**Selected passage:**
[Start of section]
This inspired Christophe’s love for the Super8 and 16mm film. Media created to capture home movies, for instance to register Christmas and family moments. Also, these media historically are the “cheap media.” It was apparently very important in for instance for the building of a genre like Cinema Verité, as, suddenly, more people where able to record their ideas. The independent artist and movie maker, now less limited by budget constraints was finally capable of fully creating a personal work, drawn from personal experiences. Less attached to budgets and financers, one was able to relate a personal dream, a personal memory.
In this memory, sound is also important. This is also what Proust writes about, how a sound can bring us back to a particular scene, a person, a feeling. These sounds we sometimes registered subconsciously. For instance, a lot of sounds on the Jeju CD stand for specific feelings and stories for Christophe. This delivers an interesting look over the shoulders of an artist. Through his ears, we look at a scene, and try to deduct meaning. It’s almost like looking at someone’s Instagram. What is someone sharing, and especially what does someone want us to believe? But instead of the Instagram sharing that ultimately vanishes from perception, the memories collected on this CD will be preserved. It made me think about Walter Marchetti’s, Perpetuum Mobile (1981), a “serenade” of a motorway in dialogue with a pond of frogsMarchetti deemed this “readymade composition” very important and wanted to save it for eternity. Christophe shares a similar attention for the everyday sound, where a passing truck, a random conversation, frogs croaking, a dinner conversation, airport atmospheres, a bus ride, light restaurant jazz and a band practice by the people of Doksu village are all having their status inside a certain reality. A reality that is now preserved for “eternity”.

R.O.T., photo credits: Marion Innocenzi

I recently read a pretty bad piece of writing by the photographer Michiel Hendryckx. In this column, he speaks about how he had to throw away the complete photography archive of his dad. Hendryckx was disappointed that for his whole life, his dad “only tried to be an artist” (his words). Instead of just taking pictures of parties and holidays, his dad tried to make nature pictures in an artistic way. Hendryckx thought he failed and decided to throw away every picture. However, while reading this piece, the first thing that came to my mind was that I wanted to see this archive. To me it looks like a healthy obsession of an amateur artist wanting to capture something, understand his surroundings and trying to tell a story. Like, you know, basic feelings. In this forced artistry, there might be a deeper truth lurking. Same thing as the way in which I listened to Christophe’s sounds. Why is he staging this conversation? Why is he particularly recording this moment? Again, looking over the shoulder, we might find something out there for ourselves. We might learn something.
[End of section]
(Stored data entries)
[Start of section]
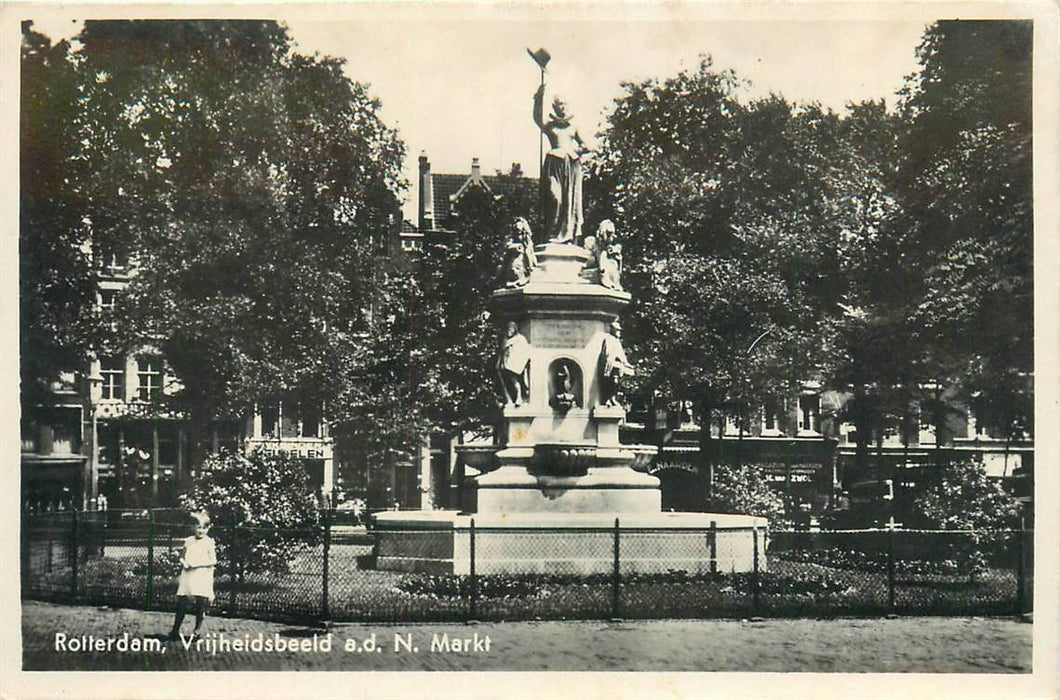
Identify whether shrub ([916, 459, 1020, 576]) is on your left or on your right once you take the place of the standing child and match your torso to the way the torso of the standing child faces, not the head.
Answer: on your left

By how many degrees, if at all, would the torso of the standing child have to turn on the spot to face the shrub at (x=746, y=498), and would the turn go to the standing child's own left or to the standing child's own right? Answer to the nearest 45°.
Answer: approximately 135° to the standing child's own left

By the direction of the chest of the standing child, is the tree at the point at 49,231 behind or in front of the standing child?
behind

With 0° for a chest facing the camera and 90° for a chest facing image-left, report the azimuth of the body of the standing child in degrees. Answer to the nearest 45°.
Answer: approximately 0°

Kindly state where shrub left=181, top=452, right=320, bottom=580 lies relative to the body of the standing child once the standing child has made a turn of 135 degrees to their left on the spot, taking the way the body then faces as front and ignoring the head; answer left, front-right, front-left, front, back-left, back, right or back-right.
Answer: front-left

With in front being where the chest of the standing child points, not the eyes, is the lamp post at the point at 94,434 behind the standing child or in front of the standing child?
behind

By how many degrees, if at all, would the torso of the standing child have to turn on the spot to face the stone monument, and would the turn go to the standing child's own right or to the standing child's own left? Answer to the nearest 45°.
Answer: approximately 135° to the standing child's own left
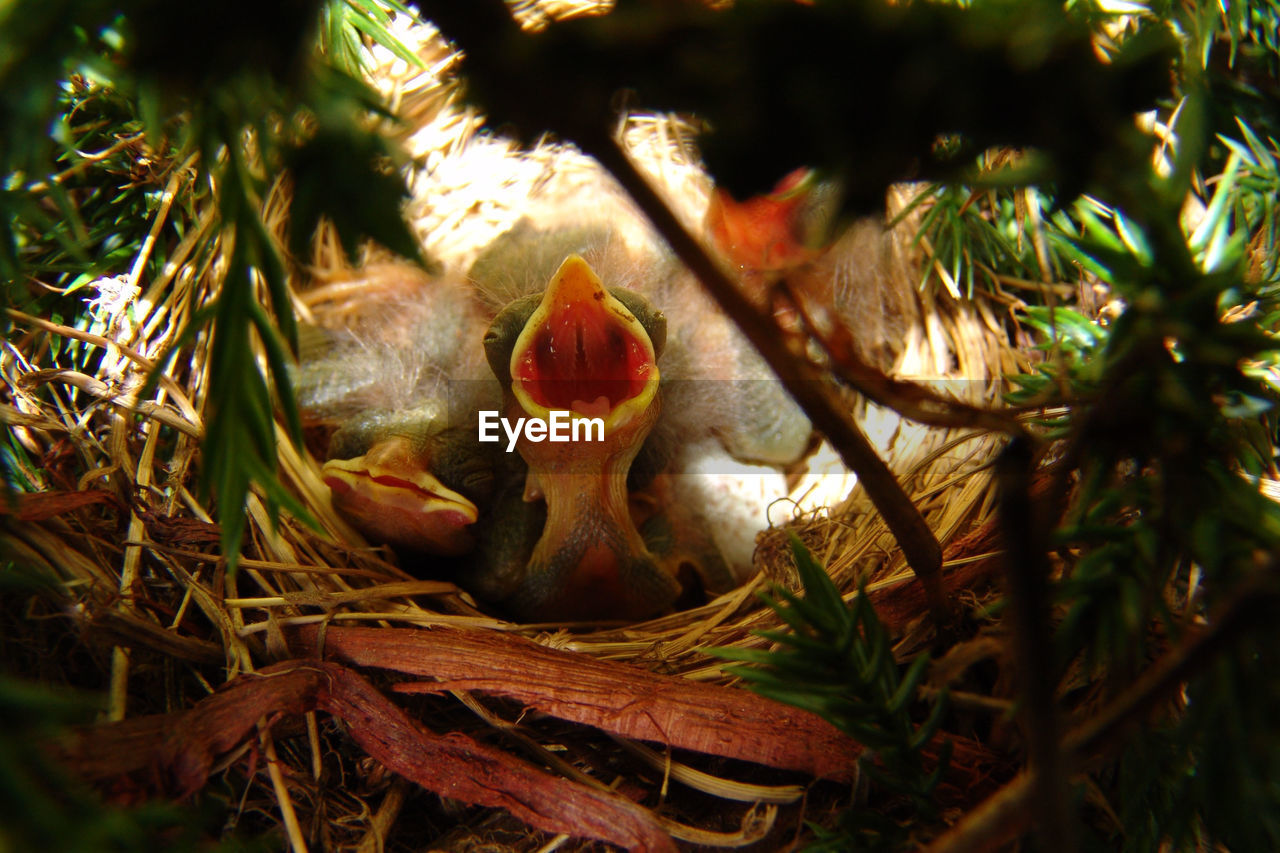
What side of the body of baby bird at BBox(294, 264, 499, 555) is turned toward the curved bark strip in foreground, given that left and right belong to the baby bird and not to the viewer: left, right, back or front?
front

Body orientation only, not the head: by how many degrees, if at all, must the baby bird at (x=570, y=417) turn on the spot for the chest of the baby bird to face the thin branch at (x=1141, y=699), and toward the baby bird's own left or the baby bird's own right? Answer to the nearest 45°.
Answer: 0° — it already faces it

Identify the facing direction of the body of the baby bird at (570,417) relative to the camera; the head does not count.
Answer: toward the camera

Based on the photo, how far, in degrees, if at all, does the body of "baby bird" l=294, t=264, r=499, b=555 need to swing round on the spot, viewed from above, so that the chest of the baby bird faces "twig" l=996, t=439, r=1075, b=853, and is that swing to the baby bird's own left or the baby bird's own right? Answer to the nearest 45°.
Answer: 0° — it already faces it

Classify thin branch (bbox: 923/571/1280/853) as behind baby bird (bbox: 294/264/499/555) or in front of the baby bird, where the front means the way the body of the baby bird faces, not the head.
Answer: in front

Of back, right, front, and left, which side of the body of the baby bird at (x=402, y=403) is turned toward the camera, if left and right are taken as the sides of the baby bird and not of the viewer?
front
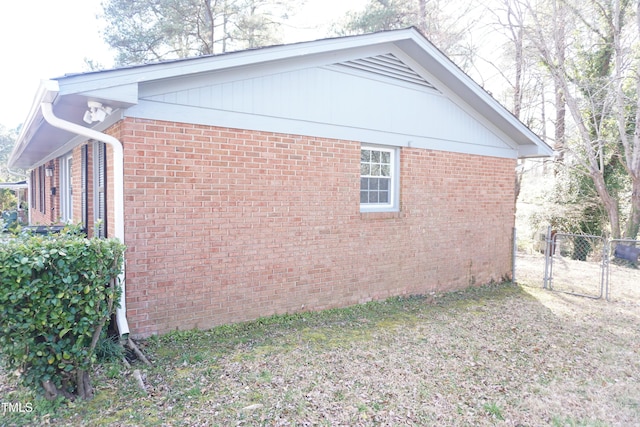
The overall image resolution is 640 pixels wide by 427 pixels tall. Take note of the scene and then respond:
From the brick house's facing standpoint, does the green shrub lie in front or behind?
in front

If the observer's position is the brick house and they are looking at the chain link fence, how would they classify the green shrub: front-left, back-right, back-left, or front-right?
back-right

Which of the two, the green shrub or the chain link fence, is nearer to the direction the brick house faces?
the green shrub

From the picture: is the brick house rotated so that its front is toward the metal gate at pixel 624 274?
no

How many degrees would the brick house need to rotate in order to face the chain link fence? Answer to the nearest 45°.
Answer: approximately 180°

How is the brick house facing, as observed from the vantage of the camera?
facing the viewer and to the left of the viewer
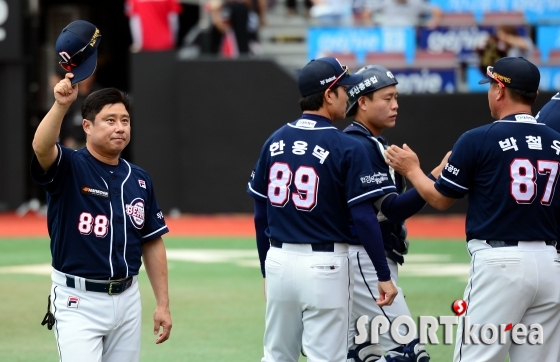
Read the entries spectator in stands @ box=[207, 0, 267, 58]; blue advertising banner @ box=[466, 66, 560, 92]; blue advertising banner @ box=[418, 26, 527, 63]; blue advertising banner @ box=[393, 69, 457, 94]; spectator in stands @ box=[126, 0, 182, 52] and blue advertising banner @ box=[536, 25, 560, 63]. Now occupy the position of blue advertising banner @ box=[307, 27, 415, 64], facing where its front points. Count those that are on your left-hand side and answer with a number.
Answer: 4

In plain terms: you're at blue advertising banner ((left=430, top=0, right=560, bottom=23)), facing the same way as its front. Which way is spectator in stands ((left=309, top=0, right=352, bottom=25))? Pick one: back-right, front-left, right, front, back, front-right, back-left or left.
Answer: right

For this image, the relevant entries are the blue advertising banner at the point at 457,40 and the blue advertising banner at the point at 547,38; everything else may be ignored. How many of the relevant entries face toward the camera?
2

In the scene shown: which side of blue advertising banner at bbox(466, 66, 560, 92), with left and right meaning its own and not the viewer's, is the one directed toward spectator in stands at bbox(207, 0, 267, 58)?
right

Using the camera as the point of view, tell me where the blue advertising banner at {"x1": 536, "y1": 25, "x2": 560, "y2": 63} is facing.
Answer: facing the viewer

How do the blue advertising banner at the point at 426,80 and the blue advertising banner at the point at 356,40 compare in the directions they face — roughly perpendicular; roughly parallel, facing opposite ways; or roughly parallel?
roughly parallel

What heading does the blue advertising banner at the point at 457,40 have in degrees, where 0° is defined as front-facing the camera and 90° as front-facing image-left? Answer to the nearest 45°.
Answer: approximately 0°

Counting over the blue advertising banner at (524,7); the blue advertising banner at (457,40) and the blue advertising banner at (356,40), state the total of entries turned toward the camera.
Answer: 3

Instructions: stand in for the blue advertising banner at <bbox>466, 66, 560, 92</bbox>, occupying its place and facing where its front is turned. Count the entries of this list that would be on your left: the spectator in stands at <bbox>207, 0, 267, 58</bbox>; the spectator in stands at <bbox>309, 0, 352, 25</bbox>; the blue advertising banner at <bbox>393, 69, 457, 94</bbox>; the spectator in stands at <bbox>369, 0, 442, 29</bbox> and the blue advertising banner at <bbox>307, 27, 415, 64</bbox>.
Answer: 0

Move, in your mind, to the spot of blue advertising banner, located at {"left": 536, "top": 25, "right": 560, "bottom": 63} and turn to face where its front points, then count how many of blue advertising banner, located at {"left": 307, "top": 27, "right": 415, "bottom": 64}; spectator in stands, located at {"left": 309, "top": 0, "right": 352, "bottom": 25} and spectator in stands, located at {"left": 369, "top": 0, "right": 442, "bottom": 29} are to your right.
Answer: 3

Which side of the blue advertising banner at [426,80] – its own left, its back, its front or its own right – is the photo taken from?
front

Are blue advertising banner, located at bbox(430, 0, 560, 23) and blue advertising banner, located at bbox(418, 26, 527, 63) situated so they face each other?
no

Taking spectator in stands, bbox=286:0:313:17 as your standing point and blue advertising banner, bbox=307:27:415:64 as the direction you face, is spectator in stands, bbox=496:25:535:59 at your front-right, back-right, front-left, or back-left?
front-left

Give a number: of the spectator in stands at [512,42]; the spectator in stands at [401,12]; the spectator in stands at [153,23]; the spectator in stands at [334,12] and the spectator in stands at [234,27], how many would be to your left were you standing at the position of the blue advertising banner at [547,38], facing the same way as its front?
0

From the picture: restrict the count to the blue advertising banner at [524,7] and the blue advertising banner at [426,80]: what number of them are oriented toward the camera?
2

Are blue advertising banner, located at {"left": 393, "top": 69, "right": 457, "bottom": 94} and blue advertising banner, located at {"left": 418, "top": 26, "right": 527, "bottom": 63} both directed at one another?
no

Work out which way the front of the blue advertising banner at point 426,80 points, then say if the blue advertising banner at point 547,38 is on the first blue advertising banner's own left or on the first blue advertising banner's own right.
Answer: on the first blue advertising banner's own left

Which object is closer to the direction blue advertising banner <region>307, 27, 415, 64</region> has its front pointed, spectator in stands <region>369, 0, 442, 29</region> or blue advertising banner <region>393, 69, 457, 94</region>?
the blue advertising banner

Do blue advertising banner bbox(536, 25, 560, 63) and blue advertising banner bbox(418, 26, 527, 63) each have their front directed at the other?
no

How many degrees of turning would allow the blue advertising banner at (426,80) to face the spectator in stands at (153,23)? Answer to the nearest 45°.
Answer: approximately 90° to its right

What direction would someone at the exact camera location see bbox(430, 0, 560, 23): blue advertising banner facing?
facing the viewer
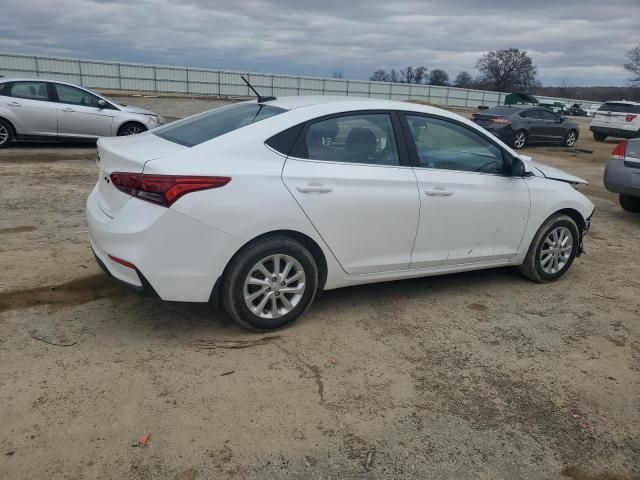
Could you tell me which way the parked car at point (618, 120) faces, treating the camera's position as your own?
facing away from the viewer and to the right of the viewer

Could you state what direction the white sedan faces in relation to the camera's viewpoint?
facing away from the viewer and to the right of the viewer

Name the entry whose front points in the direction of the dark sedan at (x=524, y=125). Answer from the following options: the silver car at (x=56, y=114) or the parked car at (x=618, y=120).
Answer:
[End of section]
**Work order 1:**
In the passage on Christophe's recordings, what did Michiel Hendryckx do with his father's photography archive?
**Work order 2:**
Condense the paragraph of the passage on Christophe's recordings that begins "In this memory, sound is also important" into a short bulleted list that keeps its main facts.
**Work order 3:**
Pick up the passage on Christophe's recordings after its final sentence and continue it for one paragraph.
The stored data entries are separate material with no connection to the passage on Christophe's recordings.

**Exercise response 1:**
He threw the whole archive away.

**Exercise response 2:**
- Sound matters in memory. Proust wrote that a sound can bring us back to a scene, a person or a feeling, even one we registered subconsciously.
- Many sounds on the Jeju CD stand for specific feelings and stories for Christophe, so listeners look over the artist's shoulder, through his ears, and try to deduce meaning.
- This is like looking at someone's Instagram, but unlike Instagram posts, which vanish from perception, these memories will be preserved.
- Walter Marchetti's Perpetuum Mobile (1981) is a "serenade" of a motorway in dialogue with a pond of frogs. Marchetti wanted to save this "readymade composition" for eternity.
- Christophe shows a similar attention to everyday sounds, such as a passing truck, conversations, croaking frogs, airports, a bus ride, restaurant jazz and a band practice in Doksu village. Each has its place in a reality now preserved for "eternity."

**Exercise response 3:**
What actually is sound? Why do I have the reflex to turn on the radio whenever I wake up. Mostly Radio 1 which is filled with pretty bad music. Still this bad music and voices give me the feeling that I’m home. The same goes for when we go to a bar. There’s always music playing in the background. If there’s no music, people tend to speak a bit more silent, maybe they’d even want to leave the place as quickly as possible. It makes us a bit afraid, to be in total silence. This total silence doesn’t exist anyway. This is what Proust speaks about. Our life is a vast memory bank of scents, of colours, of sound. Some we register consciously, some subconsciously. But it creates this giant pattern that we call our life and memory, our feelings. Sometimes we don’t hear this pattern anymore. When Christophe recorded certain insects of Jeju, some locals where like “what on earth are you doing?”
The insects, although being very loud, weren’t heard anymore, weren’t registered anymore by the locals. Maybe subconsciously blocking this sound out prevents them to go insane, since the sound is very loud and all-consuming.
Somewhere in 2003, Christophe made this conceptual field recording on a train between Brussels and Louvain-La-Neuve. Christophe pressed ‘record’ on his tape player, and just recorded the atmospheres on the slow train going back and forth between those two cities. Due to the inferior quality of this recorder, the resulting sound was a thick hissy drone. Not really dynamic, yet really organic. This recording was then used as the backdrop for a theatre play, Les Refugiés, performed at l’Ecurie in Jette. It reminded me a bit of Pierre Schaeffer’s Étude aux Chemins de Fer where he was using the sounds and cadences of various trains as a readymade composition, being intrigued by their cadences, rhythms and tone colours. However, Christophe made these recordings influenced by French writer Paul Virilio, who wrote about the rhythm of machines. He connected the invention of the train and the cinema, using the idea of the turning wheel to connect them. The sound of the recording transformed while being a backdrop of the play. Disconnected from the original train, it was this imaginary and strangely sounding scene. It was also Christophe’s first time that he really worked with the recording equipment itself, instead of the recorded material. The tape player itself became a musical instrument, since the recorded sound was more the sound of the machine itself, than the sound of the train. A technique he would also apply during his years in the experimental group R.O.T..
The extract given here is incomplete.